YOUR ASSIGNMENT:
Find every line in the records below that holds the word "smalkās" and copy it.

RECORDS PROVIDED:
>>>
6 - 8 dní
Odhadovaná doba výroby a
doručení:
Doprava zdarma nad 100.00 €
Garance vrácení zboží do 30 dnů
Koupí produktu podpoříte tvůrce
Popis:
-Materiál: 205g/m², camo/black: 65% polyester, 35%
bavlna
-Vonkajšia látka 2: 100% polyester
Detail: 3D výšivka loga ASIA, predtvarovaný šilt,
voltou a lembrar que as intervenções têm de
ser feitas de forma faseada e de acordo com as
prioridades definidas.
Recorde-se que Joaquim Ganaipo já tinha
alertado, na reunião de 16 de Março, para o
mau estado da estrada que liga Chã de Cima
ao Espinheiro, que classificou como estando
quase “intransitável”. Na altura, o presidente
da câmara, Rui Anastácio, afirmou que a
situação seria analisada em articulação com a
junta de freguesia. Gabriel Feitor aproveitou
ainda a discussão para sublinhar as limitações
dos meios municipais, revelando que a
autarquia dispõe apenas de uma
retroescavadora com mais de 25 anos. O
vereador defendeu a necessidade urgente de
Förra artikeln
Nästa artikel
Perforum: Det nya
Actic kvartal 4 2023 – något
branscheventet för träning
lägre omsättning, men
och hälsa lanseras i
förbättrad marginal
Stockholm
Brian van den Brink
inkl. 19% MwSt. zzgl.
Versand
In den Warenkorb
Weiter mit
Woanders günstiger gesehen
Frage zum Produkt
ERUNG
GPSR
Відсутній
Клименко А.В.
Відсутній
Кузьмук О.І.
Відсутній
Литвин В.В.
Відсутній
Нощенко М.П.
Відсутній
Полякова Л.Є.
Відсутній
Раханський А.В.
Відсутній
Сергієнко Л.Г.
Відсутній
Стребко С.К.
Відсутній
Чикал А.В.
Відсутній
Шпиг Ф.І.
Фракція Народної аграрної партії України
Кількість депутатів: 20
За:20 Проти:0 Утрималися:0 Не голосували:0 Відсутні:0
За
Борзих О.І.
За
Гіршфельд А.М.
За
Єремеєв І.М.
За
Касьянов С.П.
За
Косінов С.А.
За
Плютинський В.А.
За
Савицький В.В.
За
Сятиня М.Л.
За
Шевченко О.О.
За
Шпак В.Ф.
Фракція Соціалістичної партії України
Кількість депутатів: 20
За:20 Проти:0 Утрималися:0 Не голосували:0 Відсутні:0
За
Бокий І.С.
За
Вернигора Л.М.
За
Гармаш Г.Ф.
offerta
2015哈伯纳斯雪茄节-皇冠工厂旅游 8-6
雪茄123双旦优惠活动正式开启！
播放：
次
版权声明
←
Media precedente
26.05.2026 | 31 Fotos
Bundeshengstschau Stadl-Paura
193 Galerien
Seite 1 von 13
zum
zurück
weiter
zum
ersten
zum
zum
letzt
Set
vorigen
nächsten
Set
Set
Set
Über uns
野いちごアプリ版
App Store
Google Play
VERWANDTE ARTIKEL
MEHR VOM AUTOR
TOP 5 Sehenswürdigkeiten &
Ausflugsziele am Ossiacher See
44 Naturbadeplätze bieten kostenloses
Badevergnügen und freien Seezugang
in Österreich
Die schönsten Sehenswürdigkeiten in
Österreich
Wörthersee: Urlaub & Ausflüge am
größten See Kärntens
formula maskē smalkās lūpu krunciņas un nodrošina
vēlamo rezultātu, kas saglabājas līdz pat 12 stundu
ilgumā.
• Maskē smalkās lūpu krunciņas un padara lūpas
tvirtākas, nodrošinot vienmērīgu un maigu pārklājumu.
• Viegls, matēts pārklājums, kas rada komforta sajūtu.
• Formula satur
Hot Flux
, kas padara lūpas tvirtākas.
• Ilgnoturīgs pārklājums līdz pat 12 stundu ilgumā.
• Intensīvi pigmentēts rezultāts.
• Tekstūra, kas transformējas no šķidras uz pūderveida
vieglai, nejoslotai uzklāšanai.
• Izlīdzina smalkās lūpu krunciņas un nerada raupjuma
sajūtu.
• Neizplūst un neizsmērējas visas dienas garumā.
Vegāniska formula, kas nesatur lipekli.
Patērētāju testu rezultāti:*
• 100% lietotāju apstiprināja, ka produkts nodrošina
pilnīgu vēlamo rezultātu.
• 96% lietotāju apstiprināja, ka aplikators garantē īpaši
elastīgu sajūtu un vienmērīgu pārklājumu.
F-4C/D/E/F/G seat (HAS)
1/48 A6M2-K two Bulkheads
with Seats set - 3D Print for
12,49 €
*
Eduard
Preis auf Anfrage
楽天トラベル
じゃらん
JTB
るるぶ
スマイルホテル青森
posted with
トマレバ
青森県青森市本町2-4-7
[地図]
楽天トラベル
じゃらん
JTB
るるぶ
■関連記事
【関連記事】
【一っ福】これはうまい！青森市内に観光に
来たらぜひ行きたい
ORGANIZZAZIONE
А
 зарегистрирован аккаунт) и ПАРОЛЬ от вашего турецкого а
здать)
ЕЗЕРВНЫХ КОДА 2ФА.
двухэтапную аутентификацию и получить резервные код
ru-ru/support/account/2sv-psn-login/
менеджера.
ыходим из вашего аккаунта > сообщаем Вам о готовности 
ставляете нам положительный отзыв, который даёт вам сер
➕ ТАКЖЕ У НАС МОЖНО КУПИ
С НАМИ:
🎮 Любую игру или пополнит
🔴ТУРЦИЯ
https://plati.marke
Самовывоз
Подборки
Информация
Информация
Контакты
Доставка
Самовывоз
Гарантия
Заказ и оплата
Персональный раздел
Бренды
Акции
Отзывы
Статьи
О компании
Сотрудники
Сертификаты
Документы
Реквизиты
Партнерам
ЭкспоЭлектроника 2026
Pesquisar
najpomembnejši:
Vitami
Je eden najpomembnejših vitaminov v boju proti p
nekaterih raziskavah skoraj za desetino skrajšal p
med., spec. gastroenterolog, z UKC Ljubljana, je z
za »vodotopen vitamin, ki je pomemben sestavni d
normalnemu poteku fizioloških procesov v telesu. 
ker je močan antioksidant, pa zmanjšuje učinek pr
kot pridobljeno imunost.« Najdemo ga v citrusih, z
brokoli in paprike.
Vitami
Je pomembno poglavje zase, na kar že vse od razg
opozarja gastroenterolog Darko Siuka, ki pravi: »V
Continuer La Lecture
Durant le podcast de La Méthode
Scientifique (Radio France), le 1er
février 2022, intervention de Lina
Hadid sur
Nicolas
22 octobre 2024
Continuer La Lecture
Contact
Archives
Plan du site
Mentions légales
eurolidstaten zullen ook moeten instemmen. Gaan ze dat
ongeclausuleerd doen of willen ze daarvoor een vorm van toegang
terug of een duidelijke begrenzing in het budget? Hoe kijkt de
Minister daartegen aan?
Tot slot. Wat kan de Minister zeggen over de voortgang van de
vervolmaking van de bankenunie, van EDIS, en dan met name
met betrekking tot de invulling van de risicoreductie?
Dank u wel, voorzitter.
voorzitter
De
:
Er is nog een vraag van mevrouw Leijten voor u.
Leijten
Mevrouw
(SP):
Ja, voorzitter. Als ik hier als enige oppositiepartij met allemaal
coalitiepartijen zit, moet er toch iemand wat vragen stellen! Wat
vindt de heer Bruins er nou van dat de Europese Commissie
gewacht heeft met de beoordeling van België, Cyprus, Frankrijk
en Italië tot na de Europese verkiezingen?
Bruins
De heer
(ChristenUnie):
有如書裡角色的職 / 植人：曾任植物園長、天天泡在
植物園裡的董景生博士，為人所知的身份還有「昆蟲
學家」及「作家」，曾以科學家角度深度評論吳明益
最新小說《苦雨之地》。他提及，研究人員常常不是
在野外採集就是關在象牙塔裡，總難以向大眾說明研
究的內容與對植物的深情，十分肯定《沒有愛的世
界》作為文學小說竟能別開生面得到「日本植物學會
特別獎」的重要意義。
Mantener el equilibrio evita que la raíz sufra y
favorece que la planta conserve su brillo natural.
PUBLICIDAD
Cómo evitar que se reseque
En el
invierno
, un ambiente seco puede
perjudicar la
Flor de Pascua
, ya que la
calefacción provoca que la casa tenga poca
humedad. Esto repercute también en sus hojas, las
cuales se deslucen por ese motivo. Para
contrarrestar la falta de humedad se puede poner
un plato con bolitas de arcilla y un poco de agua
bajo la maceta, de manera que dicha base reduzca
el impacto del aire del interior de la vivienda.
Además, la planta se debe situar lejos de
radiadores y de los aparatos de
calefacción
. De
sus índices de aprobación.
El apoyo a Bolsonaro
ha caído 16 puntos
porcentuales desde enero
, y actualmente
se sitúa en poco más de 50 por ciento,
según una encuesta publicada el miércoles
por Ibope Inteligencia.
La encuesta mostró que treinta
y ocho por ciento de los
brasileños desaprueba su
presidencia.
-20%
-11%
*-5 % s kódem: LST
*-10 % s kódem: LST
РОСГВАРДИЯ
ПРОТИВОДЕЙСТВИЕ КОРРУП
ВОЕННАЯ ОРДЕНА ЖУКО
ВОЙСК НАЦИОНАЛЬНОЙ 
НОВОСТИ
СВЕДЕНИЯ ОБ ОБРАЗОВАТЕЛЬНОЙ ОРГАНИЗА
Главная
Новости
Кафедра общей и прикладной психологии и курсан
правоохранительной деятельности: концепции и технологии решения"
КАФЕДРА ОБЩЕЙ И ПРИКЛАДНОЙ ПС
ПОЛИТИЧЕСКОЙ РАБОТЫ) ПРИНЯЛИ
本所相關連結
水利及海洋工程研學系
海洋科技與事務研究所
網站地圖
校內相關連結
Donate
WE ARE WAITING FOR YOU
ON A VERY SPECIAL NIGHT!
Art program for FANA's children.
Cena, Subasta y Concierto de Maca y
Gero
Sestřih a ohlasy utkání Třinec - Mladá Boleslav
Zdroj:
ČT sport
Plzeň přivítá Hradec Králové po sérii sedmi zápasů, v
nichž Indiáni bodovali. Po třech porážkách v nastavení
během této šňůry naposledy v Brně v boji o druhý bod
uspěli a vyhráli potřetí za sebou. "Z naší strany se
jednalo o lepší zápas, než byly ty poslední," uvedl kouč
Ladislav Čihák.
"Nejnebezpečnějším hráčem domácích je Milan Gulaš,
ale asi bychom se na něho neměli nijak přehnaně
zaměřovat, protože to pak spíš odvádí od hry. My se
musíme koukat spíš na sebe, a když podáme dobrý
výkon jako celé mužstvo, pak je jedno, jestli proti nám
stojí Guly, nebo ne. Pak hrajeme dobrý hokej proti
<<<
ANSWER TO THE PROBLEM:
formula maskē smalkās lūpu krunciņas un nodrošina
• Maskē smalkās lūpu krunciņas un padara lūpas
• Izlīdzina smalkās lūpu krunciņas un nerada raupjuma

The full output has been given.